Bare-root roses are here for just a little longer. If you miss them, you'll get another chance when they return later in spring, all potted up. Be sure to keep their roots moist until you put them in the ground. I submerge the roots of mine in a bucket of water the night before planting.
Dig your hole deep enough that you can shape a cone inside. The rose's pyramid-shaped roots should then sit neatly on top, with the bare stem rising just above the soil line. Depending on the condition of the plant, you may need to do light pruning. Snip out any branches that may have broken in transport, are rubbing against each other or are obviously dead.
Also, roses bloom best when their crown, or center, is exposed to sunlight. To open up the crown, remove any branches that cross back through the bush.
Spacing Matters
When planting bare-root fruit trees, it's easy to misjudge how wide the leafy canopies will spread.
Your puny sticks may look painfully far apart now. But if you plant them too close, you'll set yourself up for trouble later on.
I pace off the distance or use a measuring tape.
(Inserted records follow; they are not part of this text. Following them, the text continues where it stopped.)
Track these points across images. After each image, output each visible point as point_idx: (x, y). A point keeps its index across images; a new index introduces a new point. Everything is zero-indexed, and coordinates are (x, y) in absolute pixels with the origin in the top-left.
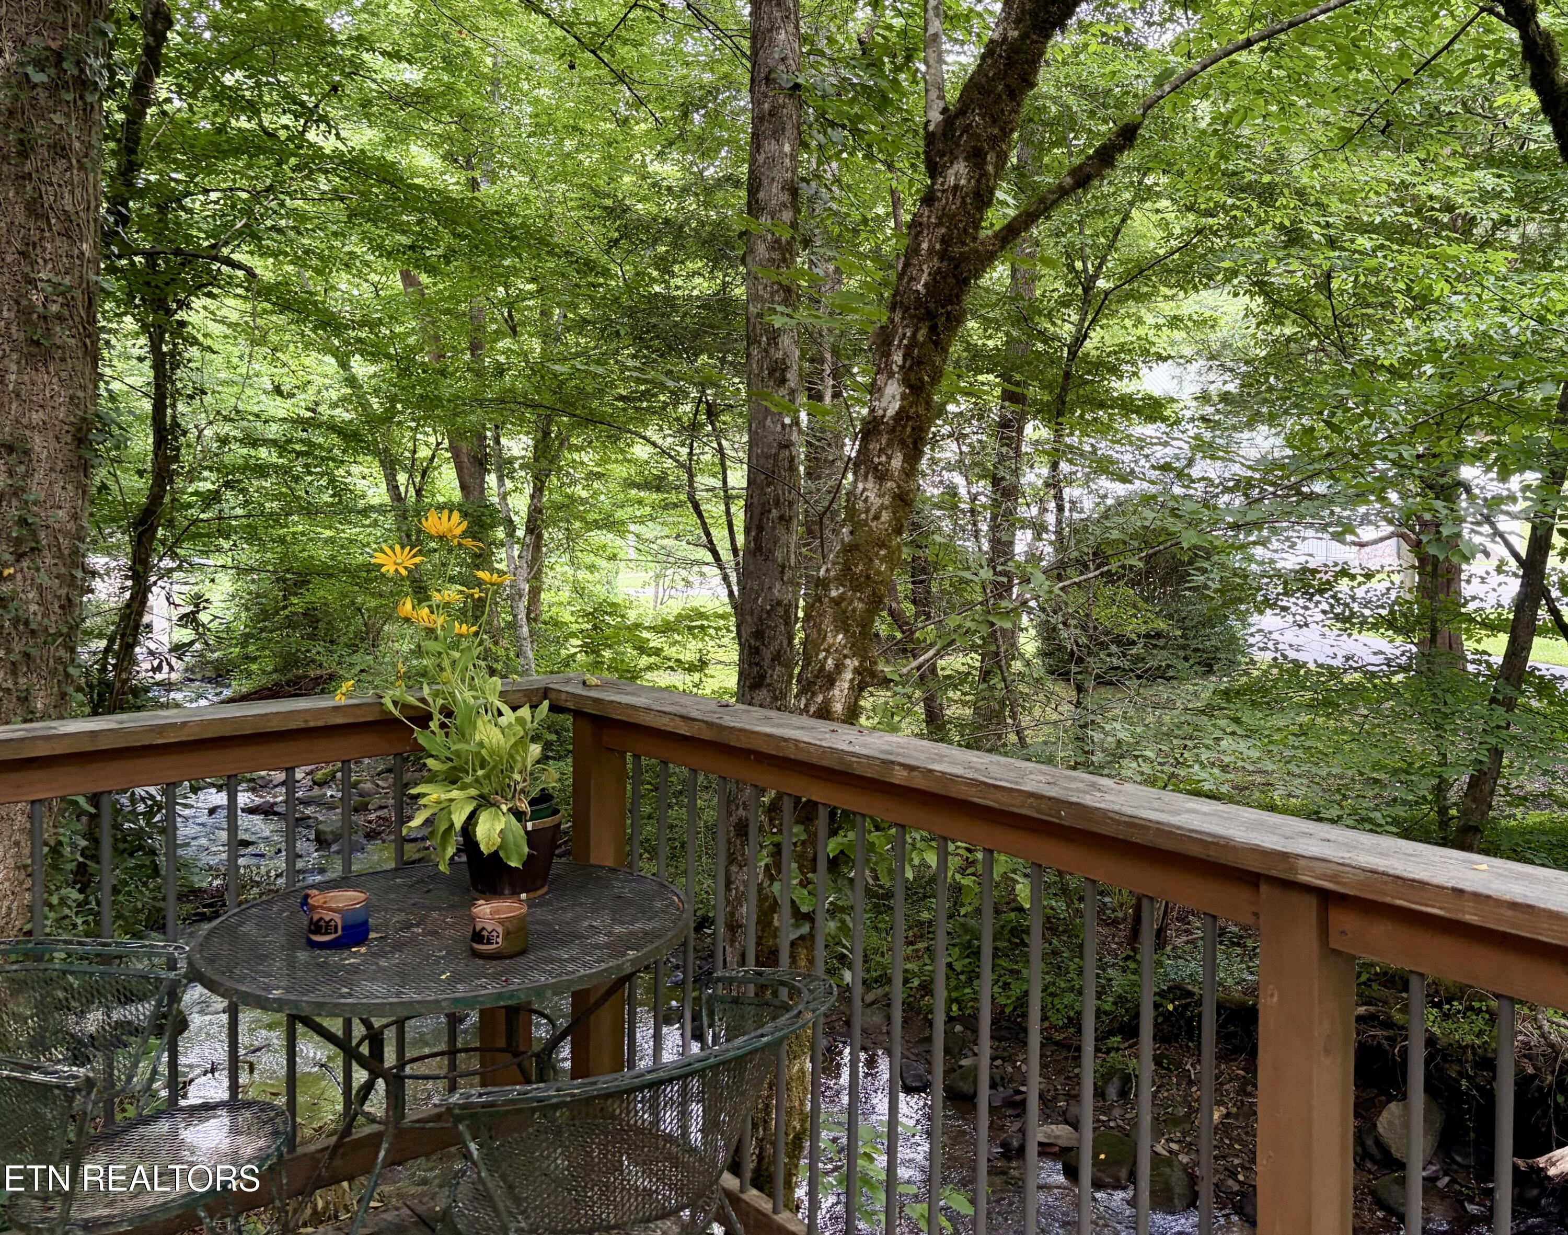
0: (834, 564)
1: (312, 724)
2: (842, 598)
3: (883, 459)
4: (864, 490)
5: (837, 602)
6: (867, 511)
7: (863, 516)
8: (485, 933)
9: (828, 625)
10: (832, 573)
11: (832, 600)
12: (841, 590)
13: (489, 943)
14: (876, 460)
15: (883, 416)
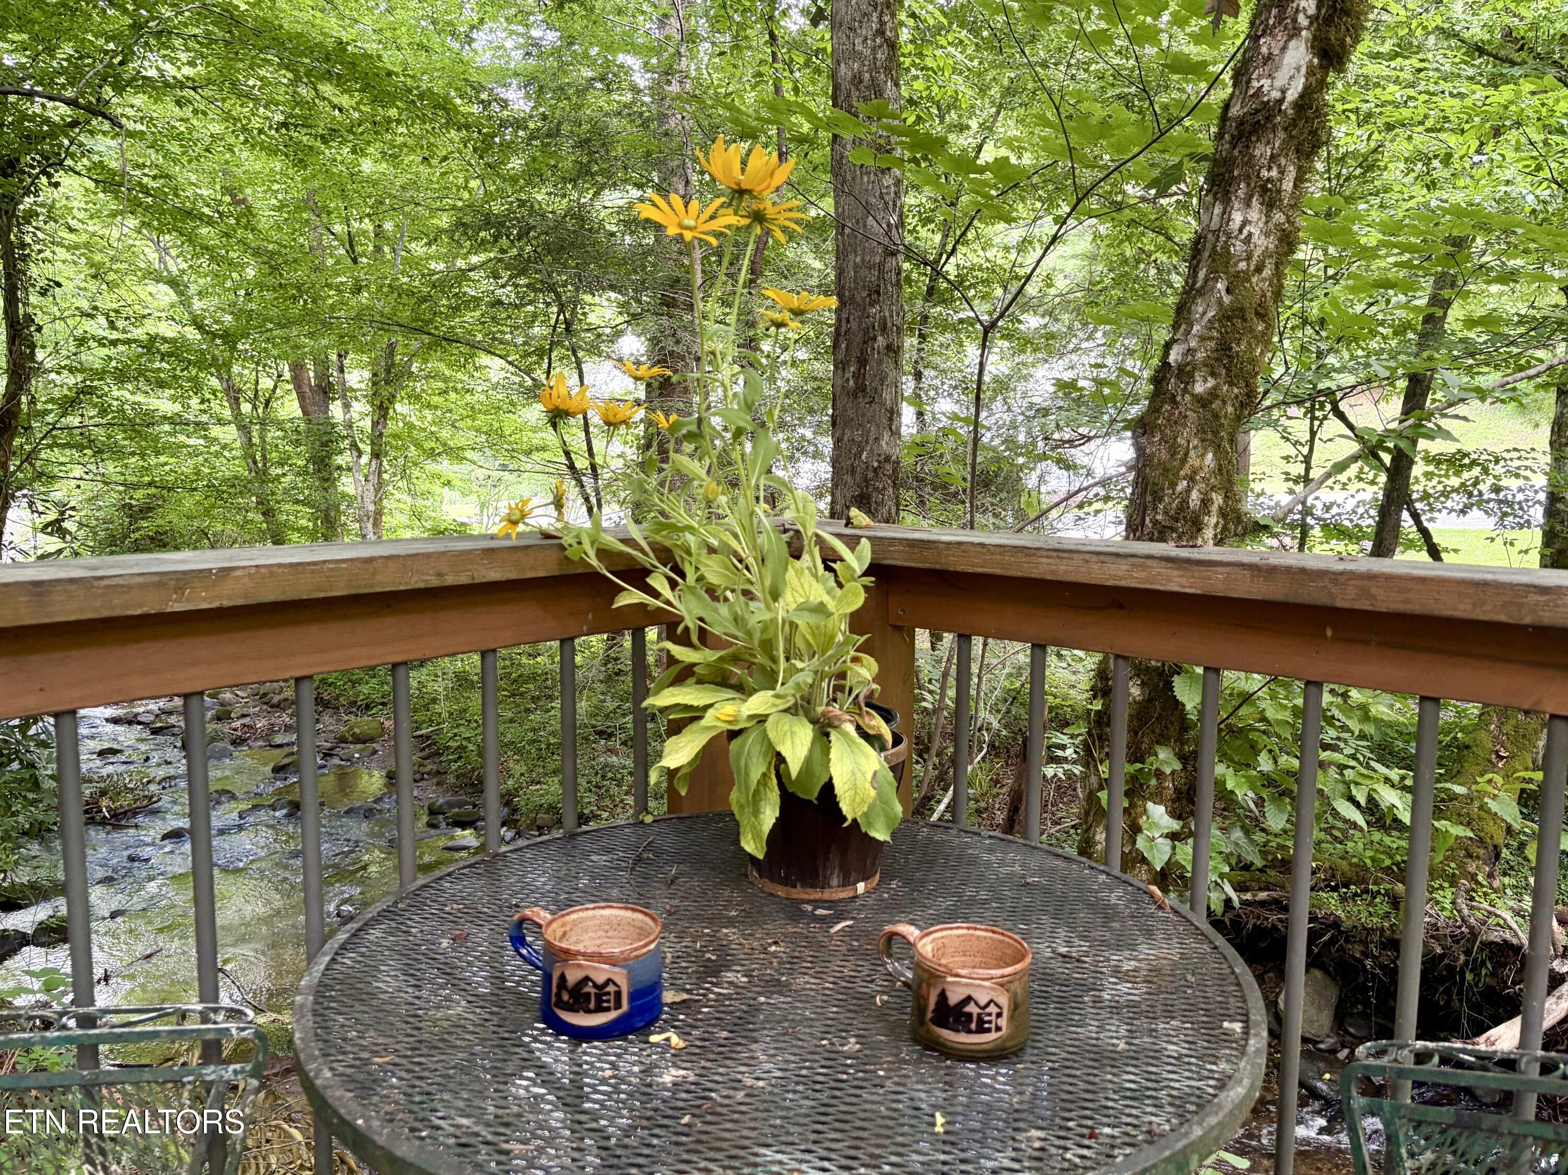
0: (1202, 339)
1: (450, 580)
2: (1213, 394)
3: (1274, 173)
4: (1245, 223)
5: (1203, 402)
6: (1249, 258)
7: (1242, 265)
8: (972, 1008)
9: (1187, 437)
10: (1200, 355)
11: (1198, 399)
12: (1211, 383)
13: (981, 1030)
14: (1265, 174)
15: (1281, 101)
Otherwise, I'm likely to underestimate the necessary space.
Also be sure to leave enough room beyond the future canopy to care for the tree and harvest its fruit. Planting so that half your fruit tree is eventually jammed against a fence or hangs into your neighbor's yard is not a good strategy. If space is tight, look for dwarf varieties, rather than orchard-size trees.
Seeds of Wisdom
Recent rains may put your digging temporarily on hold. Soil is too wet to work if you can scoop up a handful and pack it into a mudball. Wait to do any planting until your soil feels merely moist, and you can sift it through your fingers.